J'ai particulièrement apprécié ce recueil de récits complets qui, mis bout à bout (excepté peut-être le dernier), forment un ensemble très homogène.
Bien que le recueil
Tokyo killers soit paru au début 2016, les récits en forme de contes cruels qui le composent sont parus initialement au Japon en 1986. C'est dire qu'on n'y trouvera ni téléphones mobiles, ni drônes, ni toile web.

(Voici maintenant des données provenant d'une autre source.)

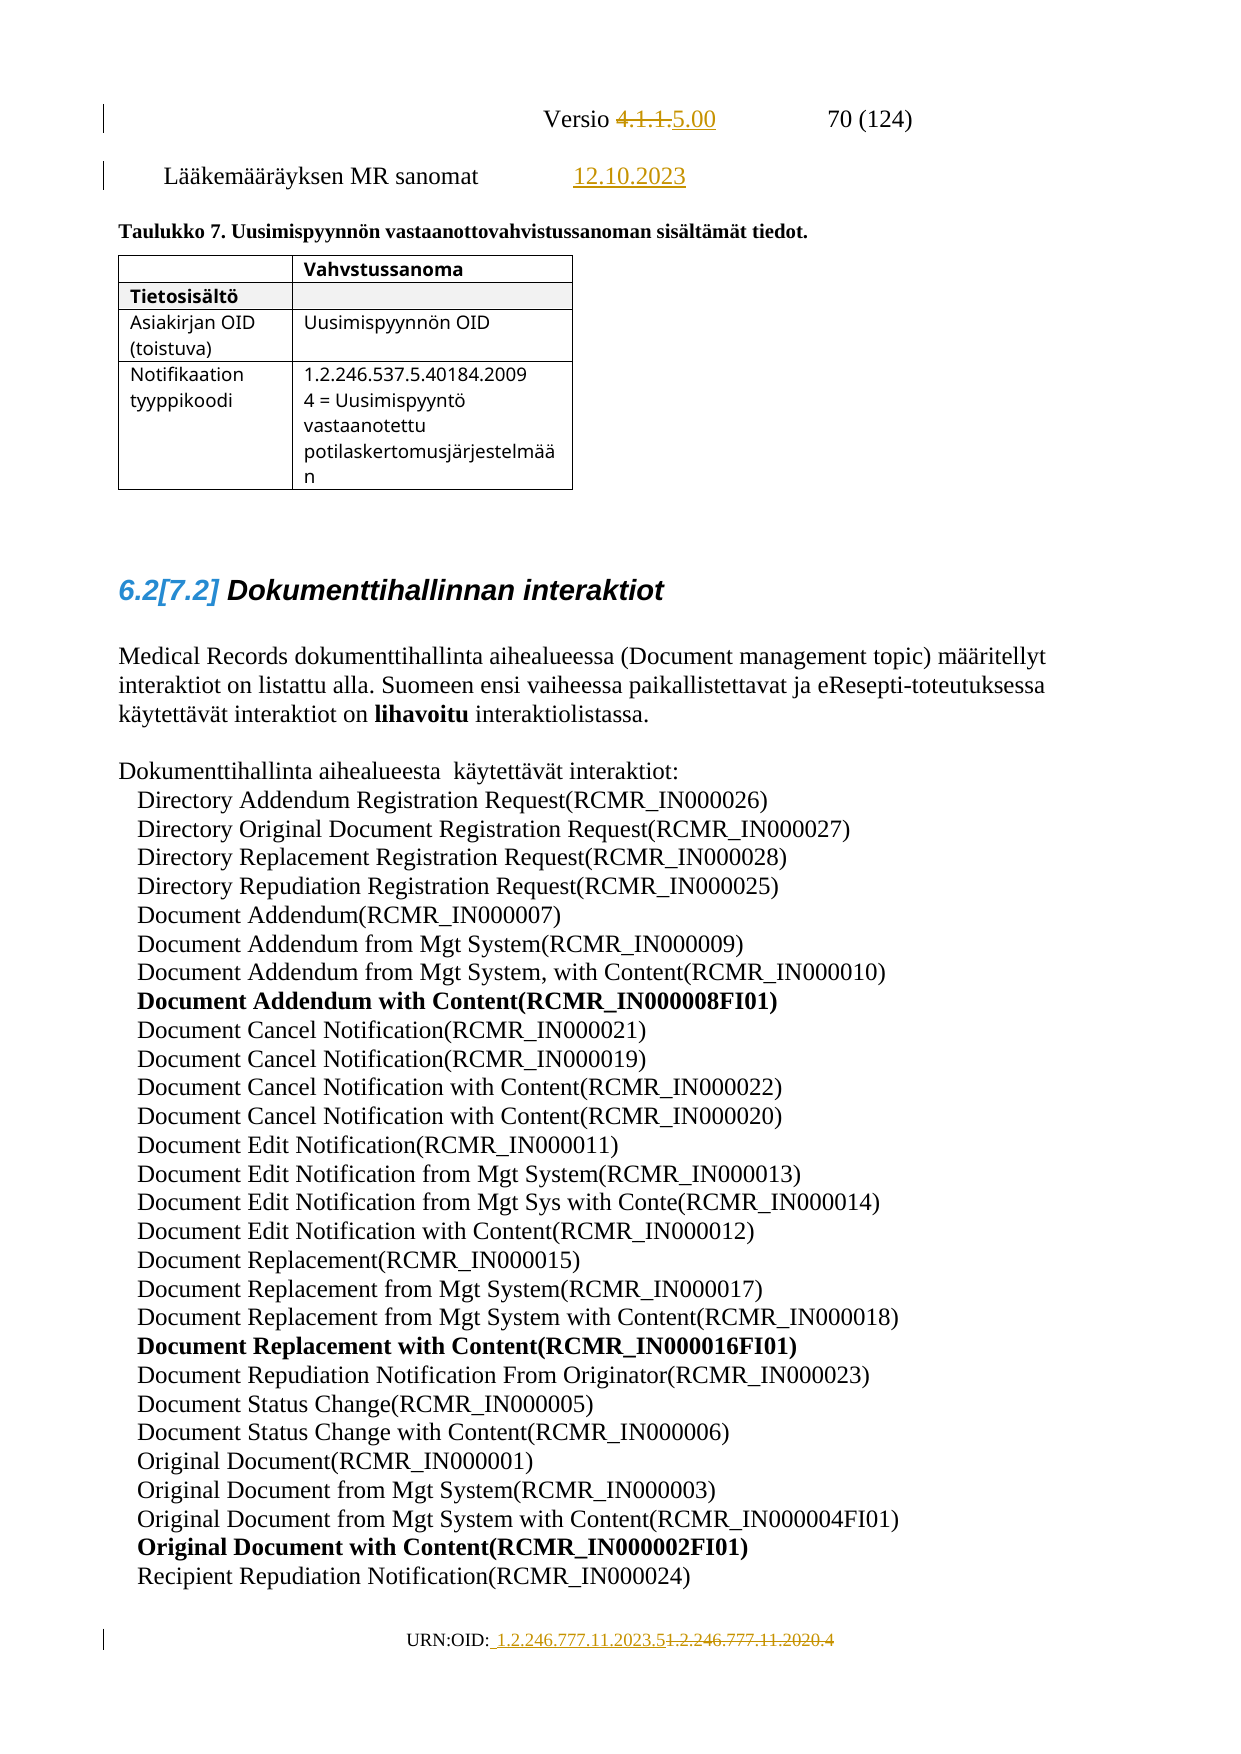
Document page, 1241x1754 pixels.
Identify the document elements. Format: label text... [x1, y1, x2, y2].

text Document Status Change with Content(RCMR_IN000006) [118, 1417, 1122, 1446]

En revanche, on y croise des tueurs professionnels désabusés et tristes, fatigués de la vie, parfois atteints de maux incurables (mal de vivre et dépression après la perte d'un être cher, cancer, etc...), des tueuses (séduisantes de surcroît), des prostituées, des bagnoles et des bécanes des années 80, des métros, des terminaux d'aéroport, etc... Un univers qui n'est pas sans rappeler celui des romanciers hexagonaux Jean-Patrick Manchette (Fatale, La position du tireur couché, etc...) et Francis Ryck (Drôle de pistolet, L'Incroyant, Le compagnon indésirable, Autobiographie d'un tueur professionnel, etc...). On songe par moments à l'implacable et taciturne Parker de Donald Westlake ou encore au tueur du Canicule de Jean Vautrin (brillamment transposé en BD par Baru). Du côté du cinéma, les références sont multiples, évidemment et je serais bien incapable de toutes les recenser. Pour ma part, l'ambiance de ces récits me ramène à des films comme "The killers" (de Robert Siodmak, 1947, avec Burt Lancaster et Ava Gardner) d'après la nouvelle d'Hemingway ou encore à l'esthétique des films de Melville ("Le Doulos", "Le Samourai"). Scorcese n'est pas loin, non plus.
Au niveau du graphisme, Jirô Taniguchi est un auteur en devenir, en ces années 80. Il est fortement influencé par la BD européenne et en particulier par les auteurs qu'on trouve dans les pages de Métal Hurlant, Moebius en premier lieu, mais pas exclusivement. Le dessin est toujours soigné, la mise en page et le découpage particulièrement efficaces, toujours au service du récit. La majorité des pages est en noir et blanc, mais certaines sont en couleurs.
Pour les amateurs de clins d'oeil et de mises en abîme, les pages 151 à 153 sont savoureuses puisque l'action s'y déroule dans une librairie parisienne spécialisée BD. On y reconnaît, sous une forme légèrement travestie ou altérée, quelques ouvrages marquants publiés par les Humanos à l'époque : Marcel Labrume d'Attilio Micheluzzi, un bouquin de la collection "Pied jaloux", "Le Ci(d)" d'Antonio Hernandez Palacios, "Marseil" et "Armalite 16" de Crespin.